Rewrite the listing below as a two-column Markdown table, with "Row" holding a running number and "Line" holding each line, skipping blank lines and leaving out the pictures.

● ● ● ● ●

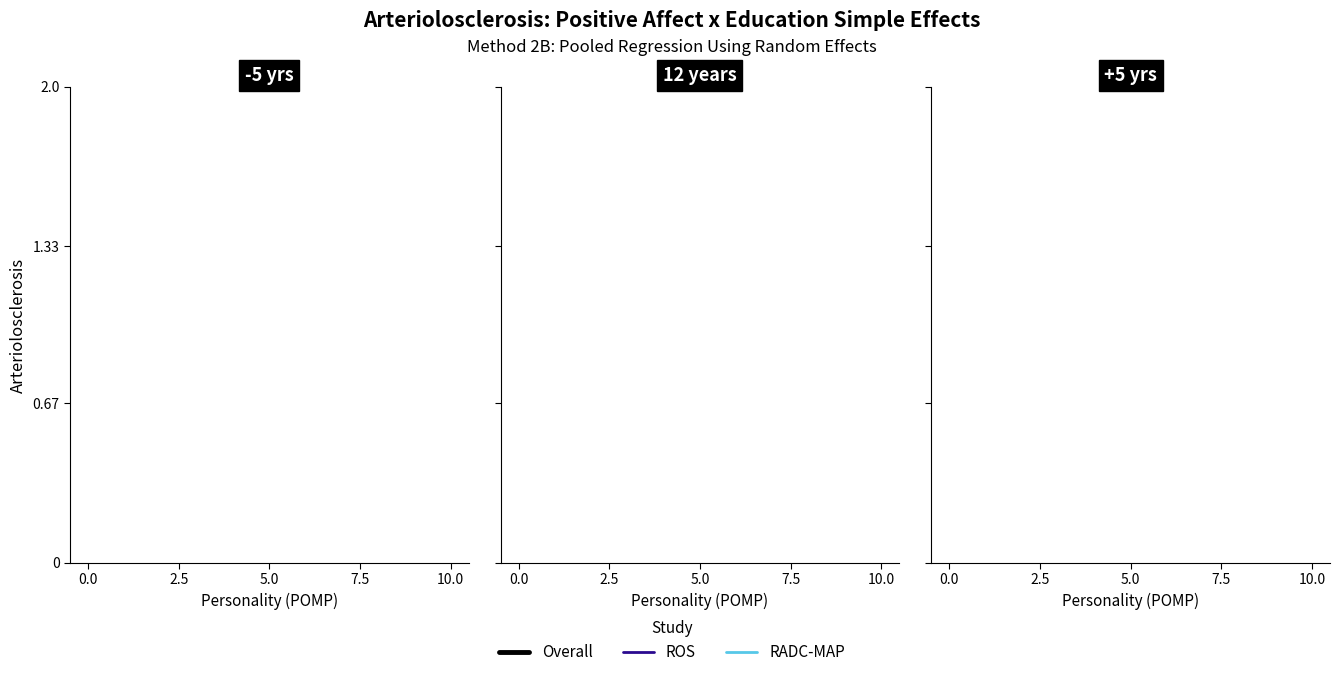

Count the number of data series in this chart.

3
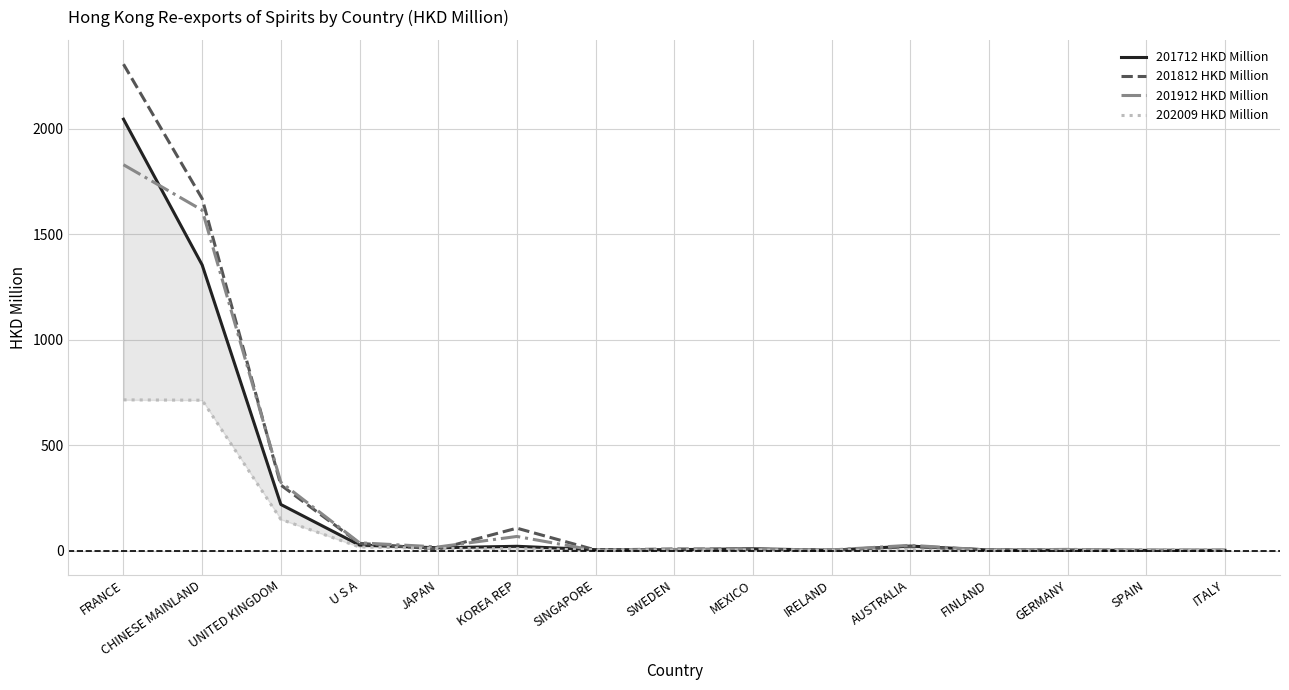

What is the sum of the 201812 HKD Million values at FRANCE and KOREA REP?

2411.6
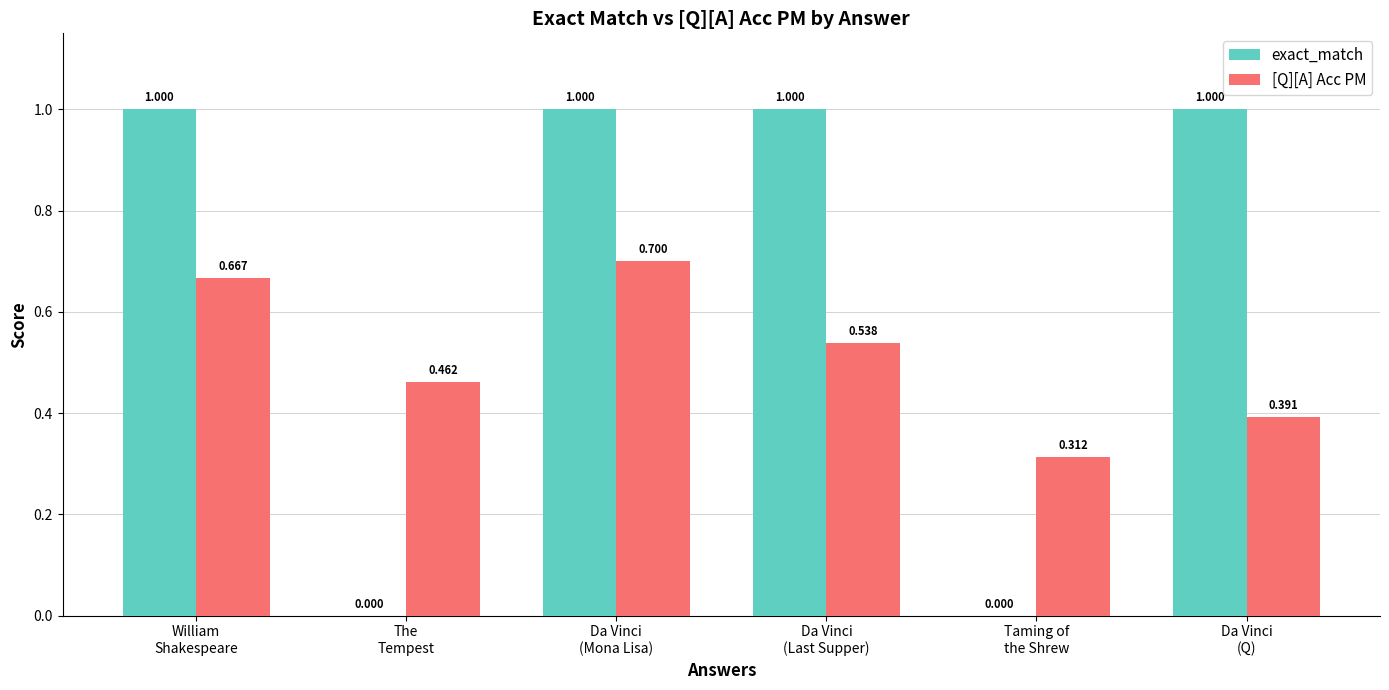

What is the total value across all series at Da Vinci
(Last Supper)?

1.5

● ● ● ● ●

*Solution to this problem*:
| Row | Line |
|---|---|
| 1 | Count the number of data series in this chart. |
| 2 | 3 |
| 3 | What is the sum of the 201812 HKD Million values at FRANCE and KOREA REP? |
| 4 | 2411.6 |
| 5 | What is the total value across all series at Da Vinci |
| 6 | (Last Supper)? |
| 7 | 1.5 |